I have the following kind of method definition:

method_name = :foo
method_arguments = [:bar, :baz]
method_mandatory_arguments = {:quux => true}
method_body = ->{ quux ? bar + baz : bar - baz }

So I want to get a real method. But define_method has no any possibility to define method arguments dynamically. I know another way to use class_eval but I know than defining methods with class_eval is much slower than define_method. How I can effectively archive this?

I did some benchmarks in rails console:

class Foo; end
n = 100_000

Benchmark.bm do |x|
  x.report('define_method') do
    n.times { |i| Foo.send(:define_method, "method1#{i}", Proc.new { |a, b, c| a + b + c }) }
  end
  x.report('class_eval') do
    n.times { |i| Foo.class_eval %Q{ def method2#{i}(a, b, c); a + b + c; end } }
  end
end

So I've got the following results:

                user       system     total      real
define_method  0.750000   0.040000   0.790000 (  0.782988)
class_eval     9.510000   0.070000   9.580000 (  9.580577)
8
  • 1
    class_eval makes sense to me. Is performance really an issue here? It's hard to imagine a use case where it would be.
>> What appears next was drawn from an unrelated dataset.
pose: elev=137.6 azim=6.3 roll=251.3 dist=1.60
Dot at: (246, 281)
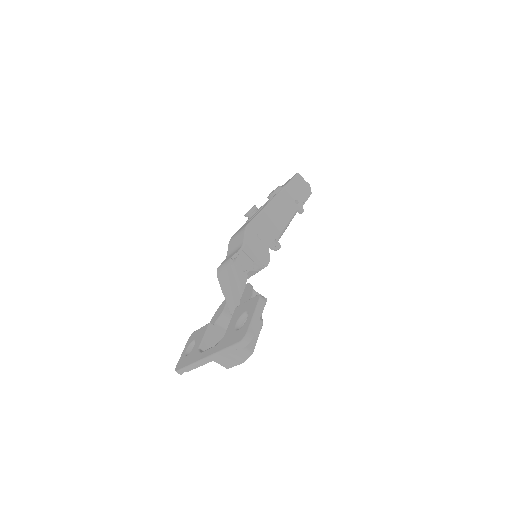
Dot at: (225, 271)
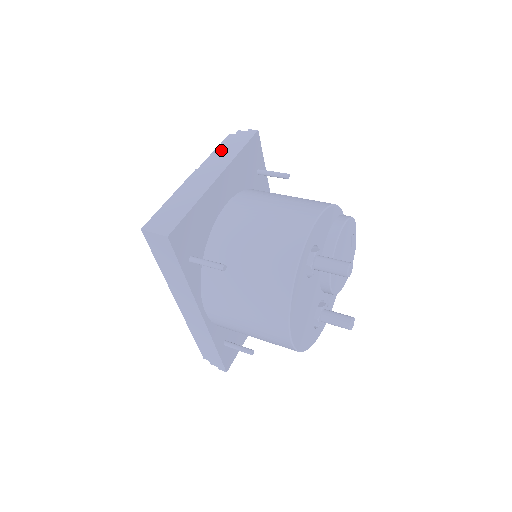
Commented Apr 7, 2013 at 22:21
  • 1
    You could have your define_method block accept varargs, then interpret the args array based on your argument meta data captured in the closure. Commented Apr 7, 2013 at 22:41
  • @dbenhur, ok but in this case in fact I have one method that implements multiply behaviour so I must implement basic argument behaviour by hand (argument presence, default arguments etc). This is what i trying to avoid. Commented Apr 8, 2013 at 7:11
  • Are you sure class_eval is slower for this sort of stuff? My recollection was that because define_method creates a closure it can be slower (or cause leaks) Commented Apr 8, 2013 at 8:09
  • 1
    Can you show us your implementation using class_eval given that method_body is a lambda with no parameters? Commented Apr 8, 2013 at 8:54

1 Answer 1

3

There is no simple way to implement what you are asking using either class_eval or define_method. Since method_body is a lambda it can only access local variables defined right before it.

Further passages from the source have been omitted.